### Available data ###
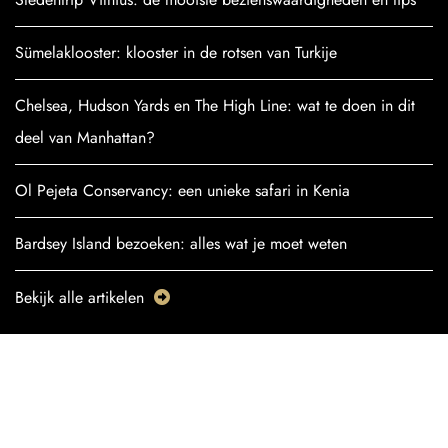
Sümelaklooster: klooster in de rotsen van Turkije
Chelsea, Hudson Yards en The High Line: wat te doen in dit
deel van Manhattan?
Ol Pejeta Conservancy: een unieke safari in Kenia
Bardsey Island bezoeken: alles wat je moet weten
Bekijk alle artikelen
POPULAIRE
BESTEMMINGEN
TURKIJE
CHILI
DUITSLAND
KROATIË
###
▶ _What to produce_
Can you render every line of text in the material above as a numbered list, skipping any blank lines and leaving the pictures out?

▶ _Worked solution_
1. Sümelaklooster: klooster in de rotsen van Turkije
2. Chelsea, Hudson Yards en The High Line: wat te doen in dit
3. deel van Manhattan?
4. Ol Pejeta Conservancy: een unieke safari in Kenia
5. Bardsey Island bezoeken: alles wat je moet weten
6. Bekijk alle artikelen
7. POPULAIRE
8. BESTEMMINGEN
9. TURKIJE
10. CHILI
11. DUITSLAND
12. KROATIË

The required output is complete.